— EXERCISE REQUIREMENTS —
Scan the data below for the string "building". Show every line where it turns up.

— DATA FOR THIS TASK —
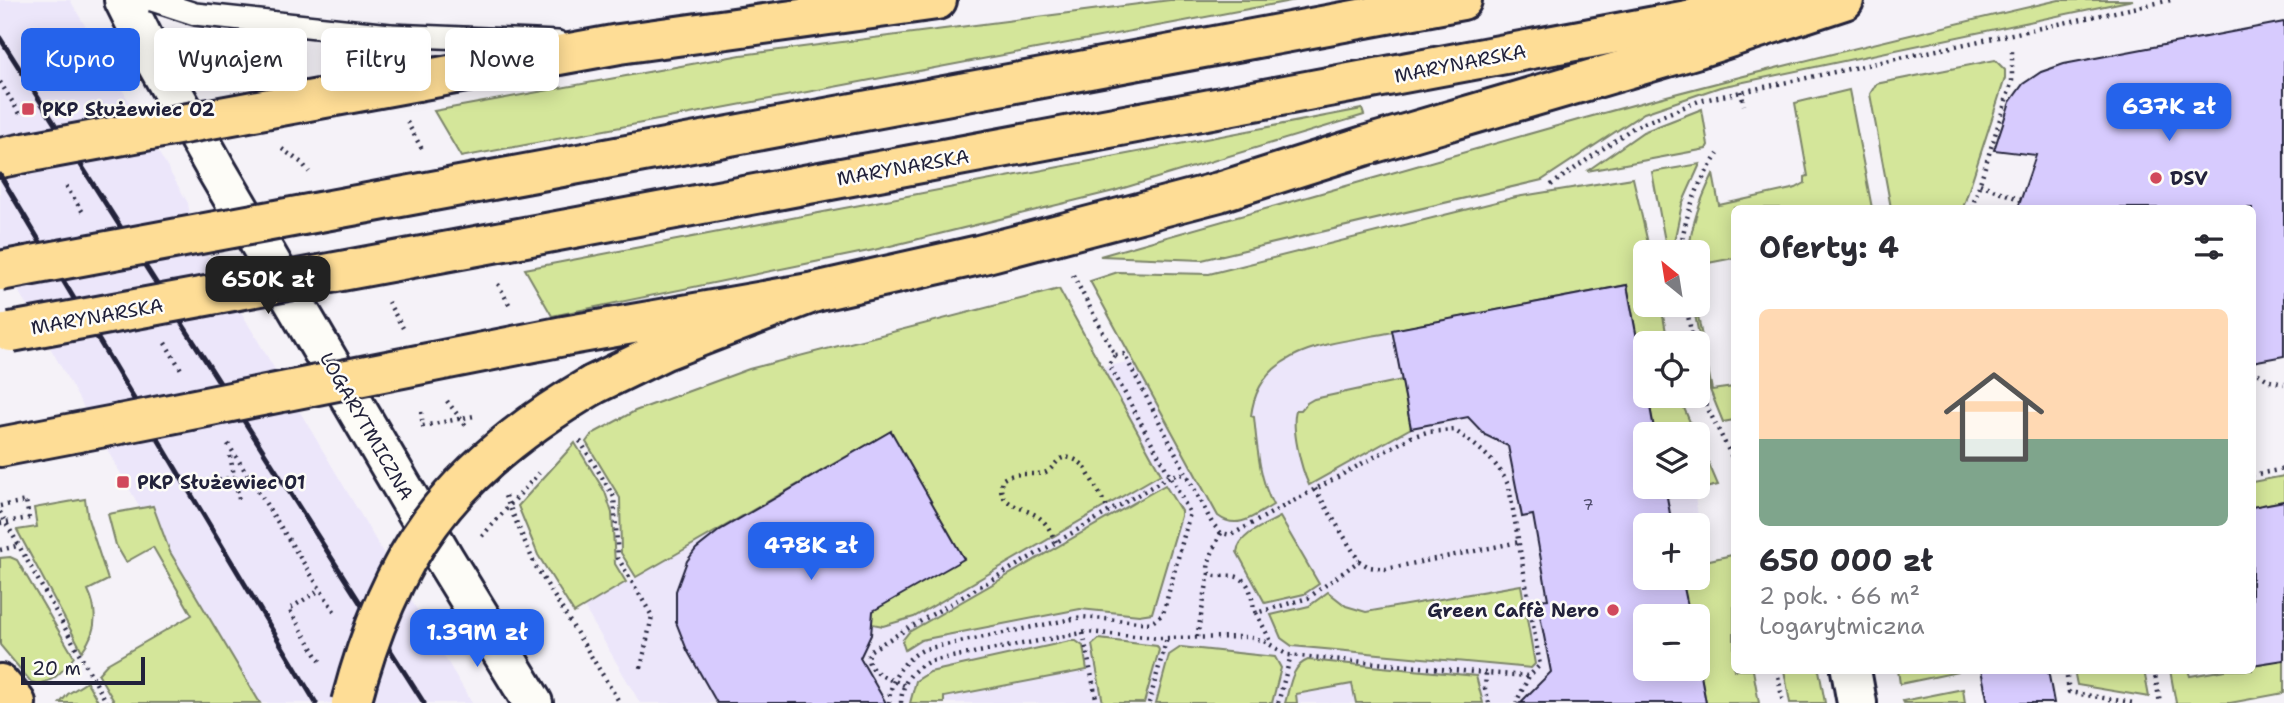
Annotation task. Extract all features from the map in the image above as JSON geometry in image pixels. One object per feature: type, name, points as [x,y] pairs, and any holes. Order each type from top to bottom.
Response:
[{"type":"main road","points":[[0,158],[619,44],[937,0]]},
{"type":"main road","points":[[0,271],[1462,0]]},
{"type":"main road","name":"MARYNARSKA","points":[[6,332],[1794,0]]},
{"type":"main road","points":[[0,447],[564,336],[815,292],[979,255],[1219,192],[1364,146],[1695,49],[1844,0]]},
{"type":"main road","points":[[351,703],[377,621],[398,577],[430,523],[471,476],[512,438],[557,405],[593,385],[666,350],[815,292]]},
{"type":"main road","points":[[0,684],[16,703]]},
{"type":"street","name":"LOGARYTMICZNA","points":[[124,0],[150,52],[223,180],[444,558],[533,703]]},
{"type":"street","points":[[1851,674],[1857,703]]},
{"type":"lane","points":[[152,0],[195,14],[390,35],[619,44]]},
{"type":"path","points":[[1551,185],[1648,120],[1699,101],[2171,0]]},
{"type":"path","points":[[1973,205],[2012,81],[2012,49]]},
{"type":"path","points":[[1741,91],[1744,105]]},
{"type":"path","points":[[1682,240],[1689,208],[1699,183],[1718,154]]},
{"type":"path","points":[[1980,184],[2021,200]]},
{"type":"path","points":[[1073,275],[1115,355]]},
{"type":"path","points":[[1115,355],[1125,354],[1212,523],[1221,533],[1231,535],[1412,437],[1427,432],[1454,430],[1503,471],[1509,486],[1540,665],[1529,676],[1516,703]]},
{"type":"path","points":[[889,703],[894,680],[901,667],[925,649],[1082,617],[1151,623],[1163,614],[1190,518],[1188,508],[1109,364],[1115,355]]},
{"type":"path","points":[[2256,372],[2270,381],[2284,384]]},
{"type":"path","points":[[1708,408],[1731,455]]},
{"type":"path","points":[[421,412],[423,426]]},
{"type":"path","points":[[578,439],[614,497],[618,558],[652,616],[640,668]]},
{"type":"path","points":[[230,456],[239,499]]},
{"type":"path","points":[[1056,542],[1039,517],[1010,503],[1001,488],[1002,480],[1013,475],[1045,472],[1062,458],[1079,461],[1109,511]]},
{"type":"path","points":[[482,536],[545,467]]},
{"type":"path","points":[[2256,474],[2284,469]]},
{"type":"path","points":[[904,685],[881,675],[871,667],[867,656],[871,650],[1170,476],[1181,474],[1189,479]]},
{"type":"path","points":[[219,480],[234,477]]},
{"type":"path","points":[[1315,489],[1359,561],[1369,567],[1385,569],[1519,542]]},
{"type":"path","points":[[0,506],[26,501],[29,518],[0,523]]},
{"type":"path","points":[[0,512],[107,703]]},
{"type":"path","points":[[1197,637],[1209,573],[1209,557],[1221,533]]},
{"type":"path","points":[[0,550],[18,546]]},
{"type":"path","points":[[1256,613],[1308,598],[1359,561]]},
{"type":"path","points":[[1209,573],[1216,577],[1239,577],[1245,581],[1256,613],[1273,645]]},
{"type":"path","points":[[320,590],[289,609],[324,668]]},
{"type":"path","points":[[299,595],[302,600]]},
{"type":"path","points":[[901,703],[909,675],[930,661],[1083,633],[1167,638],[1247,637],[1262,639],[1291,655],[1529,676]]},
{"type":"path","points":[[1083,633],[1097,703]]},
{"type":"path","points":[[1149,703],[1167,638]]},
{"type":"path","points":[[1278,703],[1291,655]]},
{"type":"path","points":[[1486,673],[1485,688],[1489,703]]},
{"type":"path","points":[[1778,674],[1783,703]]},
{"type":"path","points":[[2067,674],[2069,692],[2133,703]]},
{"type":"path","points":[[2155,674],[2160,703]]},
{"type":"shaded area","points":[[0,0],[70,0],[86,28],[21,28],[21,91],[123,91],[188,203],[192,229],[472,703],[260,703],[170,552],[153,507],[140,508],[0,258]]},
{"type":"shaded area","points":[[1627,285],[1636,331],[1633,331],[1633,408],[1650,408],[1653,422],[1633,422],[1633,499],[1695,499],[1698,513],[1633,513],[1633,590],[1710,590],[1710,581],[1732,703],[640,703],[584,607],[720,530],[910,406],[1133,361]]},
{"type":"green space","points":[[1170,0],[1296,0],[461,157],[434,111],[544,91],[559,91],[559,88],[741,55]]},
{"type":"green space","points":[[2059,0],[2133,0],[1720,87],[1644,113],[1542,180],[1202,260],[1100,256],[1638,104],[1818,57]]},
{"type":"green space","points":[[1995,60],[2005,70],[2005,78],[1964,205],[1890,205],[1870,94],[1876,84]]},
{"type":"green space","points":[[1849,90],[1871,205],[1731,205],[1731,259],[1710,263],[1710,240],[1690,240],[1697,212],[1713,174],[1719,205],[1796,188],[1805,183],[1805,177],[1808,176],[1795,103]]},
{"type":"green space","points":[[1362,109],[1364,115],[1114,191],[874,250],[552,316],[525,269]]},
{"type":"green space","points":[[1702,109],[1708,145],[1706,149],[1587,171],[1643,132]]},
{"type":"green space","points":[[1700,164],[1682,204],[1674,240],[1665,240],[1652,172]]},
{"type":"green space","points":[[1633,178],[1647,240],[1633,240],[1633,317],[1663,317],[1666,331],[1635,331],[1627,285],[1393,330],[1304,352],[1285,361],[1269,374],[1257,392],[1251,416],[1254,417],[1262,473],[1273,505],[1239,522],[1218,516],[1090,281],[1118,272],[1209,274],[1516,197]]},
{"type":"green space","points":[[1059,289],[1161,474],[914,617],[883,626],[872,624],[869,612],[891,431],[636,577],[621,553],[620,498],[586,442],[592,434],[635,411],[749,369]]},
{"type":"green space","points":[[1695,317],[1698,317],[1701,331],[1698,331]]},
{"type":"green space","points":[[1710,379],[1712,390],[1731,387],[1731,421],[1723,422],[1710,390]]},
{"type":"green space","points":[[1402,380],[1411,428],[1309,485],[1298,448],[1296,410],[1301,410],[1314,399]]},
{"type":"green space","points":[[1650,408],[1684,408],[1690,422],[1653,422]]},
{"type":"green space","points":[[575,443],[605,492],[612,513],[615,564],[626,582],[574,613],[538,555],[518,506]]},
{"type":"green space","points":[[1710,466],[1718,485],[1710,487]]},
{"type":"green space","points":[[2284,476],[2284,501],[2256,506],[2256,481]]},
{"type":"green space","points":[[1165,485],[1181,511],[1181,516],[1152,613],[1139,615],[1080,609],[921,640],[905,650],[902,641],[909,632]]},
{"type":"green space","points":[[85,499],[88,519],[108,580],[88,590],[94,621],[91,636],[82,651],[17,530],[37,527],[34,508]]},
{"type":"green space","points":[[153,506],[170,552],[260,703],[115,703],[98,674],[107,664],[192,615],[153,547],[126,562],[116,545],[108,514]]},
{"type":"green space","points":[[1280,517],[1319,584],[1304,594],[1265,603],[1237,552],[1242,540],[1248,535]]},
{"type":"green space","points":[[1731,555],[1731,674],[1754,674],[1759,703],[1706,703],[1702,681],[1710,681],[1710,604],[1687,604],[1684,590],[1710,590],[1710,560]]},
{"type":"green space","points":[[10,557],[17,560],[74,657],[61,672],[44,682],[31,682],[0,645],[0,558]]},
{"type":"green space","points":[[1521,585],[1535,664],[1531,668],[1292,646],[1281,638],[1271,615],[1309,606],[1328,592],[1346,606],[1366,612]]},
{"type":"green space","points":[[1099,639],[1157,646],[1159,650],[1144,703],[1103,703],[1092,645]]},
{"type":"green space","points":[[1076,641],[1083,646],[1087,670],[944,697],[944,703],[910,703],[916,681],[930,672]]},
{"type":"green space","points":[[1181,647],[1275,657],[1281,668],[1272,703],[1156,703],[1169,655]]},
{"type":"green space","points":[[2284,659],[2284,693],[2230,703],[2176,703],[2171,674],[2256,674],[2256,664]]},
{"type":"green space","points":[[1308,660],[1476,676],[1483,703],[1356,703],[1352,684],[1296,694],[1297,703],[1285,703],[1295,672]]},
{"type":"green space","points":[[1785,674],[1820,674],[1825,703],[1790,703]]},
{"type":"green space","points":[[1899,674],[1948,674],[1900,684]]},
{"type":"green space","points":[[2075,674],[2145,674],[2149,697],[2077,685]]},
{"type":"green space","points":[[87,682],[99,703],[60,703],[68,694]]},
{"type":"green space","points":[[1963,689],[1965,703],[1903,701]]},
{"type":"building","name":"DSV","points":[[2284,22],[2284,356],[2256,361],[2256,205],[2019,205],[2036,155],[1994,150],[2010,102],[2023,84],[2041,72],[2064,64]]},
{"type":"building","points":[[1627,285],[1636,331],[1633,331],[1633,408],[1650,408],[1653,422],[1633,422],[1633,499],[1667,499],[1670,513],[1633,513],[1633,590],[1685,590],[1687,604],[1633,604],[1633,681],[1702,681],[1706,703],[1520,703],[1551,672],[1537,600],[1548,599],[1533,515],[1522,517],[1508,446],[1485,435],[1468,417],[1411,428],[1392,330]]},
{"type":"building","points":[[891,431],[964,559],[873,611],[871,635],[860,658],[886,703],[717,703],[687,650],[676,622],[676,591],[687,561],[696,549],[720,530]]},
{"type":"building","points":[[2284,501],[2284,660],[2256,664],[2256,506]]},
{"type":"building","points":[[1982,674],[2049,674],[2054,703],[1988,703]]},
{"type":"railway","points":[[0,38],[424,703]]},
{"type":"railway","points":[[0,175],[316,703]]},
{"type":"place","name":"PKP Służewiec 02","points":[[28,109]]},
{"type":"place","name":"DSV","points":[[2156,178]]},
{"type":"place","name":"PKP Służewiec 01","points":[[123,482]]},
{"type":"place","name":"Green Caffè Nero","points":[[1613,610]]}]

— THE COMPLETED TASK —
{"type":"building","name":"DSV","points":[[2284,22],[2284,356],[2256,361],[2256,205],[2019,205],[2036,155],[1994,150],[2010,102],[2023,84],[2041,72],[2064,64]]},
{"type":"building","points":[[1627,285],[1636,331],[1633,331],[1633,408],[1650,408],[1653,422],[1633,422],[1633,499],[1667,499],[1670,513],[1633,513],[1633,590],[1685,590],[1687,604],[1633,604],[1633,681],[1702,681],[1706,703],[1520,703],[1551,672],[1537,600],[1548,599],[1533,515],[1522,517],[1508,446],[1485,435],[1468,417],[1411,428],[1392,330]]},
{"type":"building","points":[[891,431],[964,559],[873,611],[871,635],[860,658],[886,703],[717,703],[687,650],[676,622],[676,591],[687,561],[696,549],[720,530]]},
{"type":"building","points":[[2284,501],[2284,660],[2256,664],[2256,506]]},
{"type":"building","points":[[1982,674],[2049,674],[2054,703],[1988,703]]},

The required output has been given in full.